::: Recorded data :::

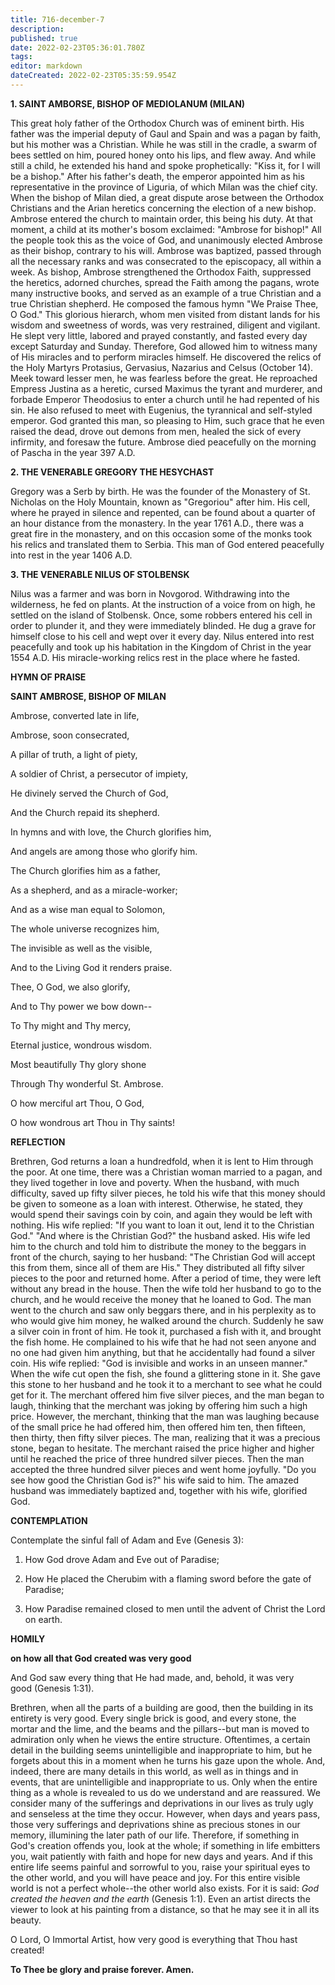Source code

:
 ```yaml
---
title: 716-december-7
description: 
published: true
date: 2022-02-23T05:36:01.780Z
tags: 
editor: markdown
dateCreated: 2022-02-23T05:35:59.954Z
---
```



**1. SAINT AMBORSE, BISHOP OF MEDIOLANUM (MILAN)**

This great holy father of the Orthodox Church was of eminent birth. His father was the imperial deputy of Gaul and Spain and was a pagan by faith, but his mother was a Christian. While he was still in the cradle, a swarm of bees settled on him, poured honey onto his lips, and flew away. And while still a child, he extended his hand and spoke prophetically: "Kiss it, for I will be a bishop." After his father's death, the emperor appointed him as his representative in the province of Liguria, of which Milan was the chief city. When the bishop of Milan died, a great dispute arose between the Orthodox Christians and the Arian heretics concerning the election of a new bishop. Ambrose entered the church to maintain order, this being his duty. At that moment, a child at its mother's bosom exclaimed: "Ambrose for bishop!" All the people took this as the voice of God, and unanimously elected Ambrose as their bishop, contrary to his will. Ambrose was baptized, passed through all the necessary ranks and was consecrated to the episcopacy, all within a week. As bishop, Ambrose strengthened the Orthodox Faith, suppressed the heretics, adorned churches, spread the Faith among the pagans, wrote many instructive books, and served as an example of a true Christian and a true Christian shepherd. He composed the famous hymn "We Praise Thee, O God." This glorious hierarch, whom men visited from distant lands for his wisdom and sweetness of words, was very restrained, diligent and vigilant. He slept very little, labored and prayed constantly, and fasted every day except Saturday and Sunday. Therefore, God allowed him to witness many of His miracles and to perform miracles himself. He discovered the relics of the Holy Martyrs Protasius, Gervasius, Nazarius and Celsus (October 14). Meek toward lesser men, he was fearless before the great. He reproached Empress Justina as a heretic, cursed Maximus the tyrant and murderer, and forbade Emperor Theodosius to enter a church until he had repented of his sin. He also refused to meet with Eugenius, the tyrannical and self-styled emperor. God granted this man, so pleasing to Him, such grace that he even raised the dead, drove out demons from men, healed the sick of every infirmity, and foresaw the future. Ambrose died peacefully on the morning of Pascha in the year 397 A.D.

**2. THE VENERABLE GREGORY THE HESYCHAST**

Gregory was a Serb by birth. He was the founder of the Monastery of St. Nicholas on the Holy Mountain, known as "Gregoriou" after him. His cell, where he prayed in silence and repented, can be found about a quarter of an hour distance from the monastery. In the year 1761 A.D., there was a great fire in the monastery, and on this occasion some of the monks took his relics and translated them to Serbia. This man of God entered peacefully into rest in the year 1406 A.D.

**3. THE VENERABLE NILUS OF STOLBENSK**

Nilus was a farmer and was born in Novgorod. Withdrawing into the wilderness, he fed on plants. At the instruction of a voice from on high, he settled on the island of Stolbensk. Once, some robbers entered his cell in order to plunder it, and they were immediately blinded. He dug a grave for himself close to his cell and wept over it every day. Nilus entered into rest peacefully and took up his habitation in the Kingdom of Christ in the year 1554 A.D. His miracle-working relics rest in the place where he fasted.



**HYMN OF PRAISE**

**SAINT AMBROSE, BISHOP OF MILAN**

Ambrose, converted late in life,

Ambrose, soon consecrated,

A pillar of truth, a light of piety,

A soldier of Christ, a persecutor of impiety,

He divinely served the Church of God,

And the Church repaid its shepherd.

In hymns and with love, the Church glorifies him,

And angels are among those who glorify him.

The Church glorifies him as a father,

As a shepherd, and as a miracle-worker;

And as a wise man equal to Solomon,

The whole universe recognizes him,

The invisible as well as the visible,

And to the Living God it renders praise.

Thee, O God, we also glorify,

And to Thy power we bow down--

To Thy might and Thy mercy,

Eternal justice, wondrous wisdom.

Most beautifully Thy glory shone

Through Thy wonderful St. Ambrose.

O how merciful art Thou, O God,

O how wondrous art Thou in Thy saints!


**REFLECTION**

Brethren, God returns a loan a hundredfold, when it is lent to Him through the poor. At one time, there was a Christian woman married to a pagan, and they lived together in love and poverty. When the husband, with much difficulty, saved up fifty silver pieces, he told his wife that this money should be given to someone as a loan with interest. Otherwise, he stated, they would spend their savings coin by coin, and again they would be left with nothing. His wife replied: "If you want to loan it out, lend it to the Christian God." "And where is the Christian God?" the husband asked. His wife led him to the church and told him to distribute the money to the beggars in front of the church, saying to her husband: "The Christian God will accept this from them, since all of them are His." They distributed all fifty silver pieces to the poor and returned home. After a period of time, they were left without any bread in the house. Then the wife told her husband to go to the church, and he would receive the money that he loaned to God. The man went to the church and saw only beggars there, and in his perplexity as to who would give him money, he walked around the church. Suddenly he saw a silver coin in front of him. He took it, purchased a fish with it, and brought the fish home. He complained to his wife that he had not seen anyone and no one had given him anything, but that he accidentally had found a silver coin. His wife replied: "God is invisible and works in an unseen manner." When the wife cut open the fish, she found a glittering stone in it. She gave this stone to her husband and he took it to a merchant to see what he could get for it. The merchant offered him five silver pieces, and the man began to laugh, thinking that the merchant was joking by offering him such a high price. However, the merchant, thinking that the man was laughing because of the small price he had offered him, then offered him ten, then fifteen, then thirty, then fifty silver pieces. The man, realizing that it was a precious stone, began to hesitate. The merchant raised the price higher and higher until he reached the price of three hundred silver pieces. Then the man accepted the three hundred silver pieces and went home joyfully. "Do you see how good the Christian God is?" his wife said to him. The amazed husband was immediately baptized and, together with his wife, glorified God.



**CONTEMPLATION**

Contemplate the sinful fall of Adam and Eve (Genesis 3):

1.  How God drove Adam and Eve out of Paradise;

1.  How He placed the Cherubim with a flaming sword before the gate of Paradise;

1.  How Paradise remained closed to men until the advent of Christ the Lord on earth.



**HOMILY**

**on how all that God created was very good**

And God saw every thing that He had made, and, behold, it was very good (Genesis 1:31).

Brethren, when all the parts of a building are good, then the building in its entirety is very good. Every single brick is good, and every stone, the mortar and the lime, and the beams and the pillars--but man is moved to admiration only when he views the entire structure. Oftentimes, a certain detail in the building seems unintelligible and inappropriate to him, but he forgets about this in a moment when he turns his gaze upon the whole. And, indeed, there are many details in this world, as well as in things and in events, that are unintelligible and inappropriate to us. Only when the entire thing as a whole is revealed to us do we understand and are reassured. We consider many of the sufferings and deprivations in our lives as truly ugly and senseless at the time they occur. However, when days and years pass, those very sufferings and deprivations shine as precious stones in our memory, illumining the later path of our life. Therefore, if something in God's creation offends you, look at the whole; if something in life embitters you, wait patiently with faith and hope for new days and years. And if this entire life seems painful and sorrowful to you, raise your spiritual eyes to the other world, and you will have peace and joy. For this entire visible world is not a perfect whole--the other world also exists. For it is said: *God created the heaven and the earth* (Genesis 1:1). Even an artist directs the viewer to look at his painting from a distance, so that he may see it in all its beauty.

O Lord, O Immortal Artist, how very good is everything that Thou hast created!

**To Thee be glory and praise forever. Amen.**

:::

**What you are asked to do**
What is needed is an exact copy of the records above, with no pictures in it.

**Output below**
Source code

:
 ```yaml
---
title: 716-december-7
description: 
published: true
date: 2022-02-23T05:36:01.780Z
tags: 
editor: markdown
dateCreated: 2022-02-23T05:35:59.954Z
---
```



**1. SAINT AMBORSE, BISHOP OF MEDIOLANUM (MILAN)**

This great holy father of the Orthodox Church was of eminent birth. His father was the imperial deputy of Gaul and Spain and was a pagan by faith, but his mother was a Christian. While he was still in the cradle, a swarm of bees settled on him, poured honey onto his lips, and flew away. And while still a child, he extended his hand and spoke prophetically: "Kiss it, for I will be a bishop." After his father's death, the emperor appointed him as his representative in the province of Liguria, of which Milan was the chief city. When the bishop of Milan died, a great dispute arose between the Orthodox Christians and the Arian heretics concerning the election of a new bishop. Ambrose entered the church to maintain order, this being his duty. At that moment, a child at its mother's bosom exclaimed: "Ambrose for bishop!" All the people took this as the voice of God, and unanimously elected Ambrose as their bishop, contrary to his will. Ambrose was baptized, passed through all the necessary ranks and was consecrated to the episcopacy, all within a week. As bishop, Ambrose strengthened the Orthodox Faith, suppressed the heretics, adorned churches, spread the Faith among the pagans, wrote many instructive books, and served as an example of a true Christian and a true Christian shepherd. He composed the famous hymn "We Praise Thee, O God." This glorious hierarch, whom men visited from distant lands for his wisdom and sweetness of words, was very restrained, diligent and vigilant. He slept very little, labored and prayed constantly, and fasted every day except Saturday and Sunday. Therefore, God allowed him to witness many of His miracles and to perform miracles himself. He discovered the relics of the Holy Martyrs Protasius, Gervasius, Nazarius and Celsus (October 14). Meek toward lesser men, he was fearless before the great. He reproached Empress Justina as a heretic, cursed Maximus the tyrant and murderer, and forbade Emperor Theodosius to enter a church until he had repented of his sin. He also refused to meet with Eugenius, the tyrannical and self-styled emperor. God granted this man, so pleasing to Him, such grace that he even raised the dead, drove out demons from men, healed the sick of every infirmity, and foresaw the future. Ambrose died peacefully on the morning of Pascha in the year 397 A.D.

**2. THE VENERABLE GREGORY THE HESYCHAST**

Gregory was a Serb by birth. He was the founder of the Monastery of St. Nicholas on the Holy Mountain, known as "Gregoriou" after him. His cell, where he prayed in silence and repented, can be found about a quarter of an hour distance from the monastery. In the year 1761 A.D., there was a great fire in the monastery, and on this occasion some of the monks took his relics and translated them to Serbia. This man of God entered peacefully into rest in the year 1406 A.D.

**3. THE VENERABLE NILUS OF STOLBENSK**

Nilus was a farmer and was born in Novgorod. Withdrawing into the wilderness, he fed on plants. At the instruction of a voice from on high, he settled on the island of Stolbensk. Once, some robbers entered his cell in order to plunder it, and they were immediately blinded. He dug a grave for himself close to his cell and wept over it every day. Nilus entered into rest peacefully and took up his habitation in the Kingdom of Christ in the year 1554 A.D. His miracle-working relics rest in the place where he fasted.



**HYMN OF PRAISE**

**SAINT AMBROSE, BISHOP OF MILAN**

Ambrose, converted late in life,

Ambrose, soon consecrated,

A pillar of truth, a light of piety,

A soldier of Christ, a persecutor of impiety,

He divinely served the Church of God,

And the Church repaid its shepherd.

In hymns and with love, the Church glorifies him,

And angels are among those who glorify him.

The Church glorifies him as a father,

As a shepherd, and as a miracle-worker;

And as a wise man equal to Solomon,

The whole universe recognizes him,

The invisible as well as the visible,

And to the Living God it renders praise.

Thee, O God, we also glorify,

And to Thy power we bow down--

To Thy might and Thy mercy,

Eternal justice, wondrous wisdom.

Most beautifully Thy glory shone

Through Thy wonderful St. Ambrose.

O how merciful art Thou, O God,

O how wondrous art Thou in Thy saints!


**REFLECTION**

Brethren, God returns a loan a hundredfold, when it is lent to Him through the poor. At one time, there was a Christian woman married to a pagan, and they lived together in love and poverty. When the husband, with much difficulty, saved up fifty silver pieces, he told his wife that this money should be given to someone as a loan with interest. Otherwise, he stated, they would spend their savings coin by coin, and again they would be left with nothing. His wife replied: "If you want to loan it out, lend it to the Christian God." "And where is the Christian God?" the husband asked. His wife led him to the church and told him to distribute the money to the beggars in front of the church, saying to her husband: "The Christian God will accept this from them, since all of them are His." They distributed all fifty silver pieces to the poor and returned home. After a period of time, they were left without any bread in the house. Then the wife told her husband to go to the church, and he would receive the money that he loaned to God. The man went to the church and saw only beggars there, and in his perplexity as to who would give him money, he walked around the church. Suddenly he saw a silver coin in front of him. He took it, purchased a fish with it, and brought the fish home. He complained to his wife that he had not seen anyone and no one had given him anything, but that he accidentally had found a silver coin. His wife replied: "God is invisible and works in an unseen manner." When the wife cut open the fish, she found a glittering stone in it. She gave this stone to her husband and he took it to a merchant to see what he could get for it. The merchant offered him five silver pieces, and the man began to laugh, thinking that the merchant was joking by offering him such a high price. However, the merchant, thinking that the man was laughing because of the small price he had offered him, then offered him ten, then fifteen, then thirty, then fifty silver pieces. The man, realizing that it was a precious stone, began to hesitate. The merchant raised the price higher and higher until he reached the price of three hundred silver pieces. Then the man accepted the three hundred silver pieces and went home joyfully. "Do you see how good the Christian God is?" his wife said to him. The amazed husband was immediately baptized and, together with his wife, glorified God.



**CONTEMPLATION**

Contemplate the sinful fall of Adam and Eve (Genesis 3):

1.  How God drove Adam and Eve out of Paradise;

1.  How He placed the Cherubim with a flaming sword before the gate of Paradise;

1.  How Paradise remained closed to men until the advent of Christ the Lord on earth.



**HOMILY**

**on how all that God created was very good**

And God saw every thing that He had made, and, behold, it was very good (Genesis 1:31).

Brethren, when all the parts of a building are good, then the building in its entirety is very good. Every single brick is good, and every stone, the mortar and the lime, and the beams and the pillars--but man is moved to admiration only when he views the entire structure. Oftentimes, a certain detail in the building seems unintelligible and inappropriate to him, but he forgets about this in a moment when he turns his gaze upon the whole. And, indeed, there are many details in this world, as well as in things and in events, that are unintelligible and inappropriate to us. Only when the entire thing as a whole is revealed to us do we understand and are reassured. We consider many of the sufferings and deprivations in our lives as truly ugly and senseless at the time they occur. However, when days and years pass, those very sufferings and deprivations shine as precious stones in our memory, illumining the later path of our life. Therefore, if something in God's creation offends you, look at the whole; if something in life embitters you, wait patiently with faith and hope for new days and years. And if this entire life seems painful and sorrowful to you, raise your spiritual eyes to the other world, and you will have peace and joy. For this entire visible world is not a perfect whole--the other world also exists. For it is said: *God created the heaven and the earth* (Genesis 1:1). Even an artist directs the viewer to look at his painting from a distance, so that he may see it in all its beauty.

O Lord, O Immortal Artist, how very good is everything that Thou hast created!

**To Thee be glory and praise forever. Amen.**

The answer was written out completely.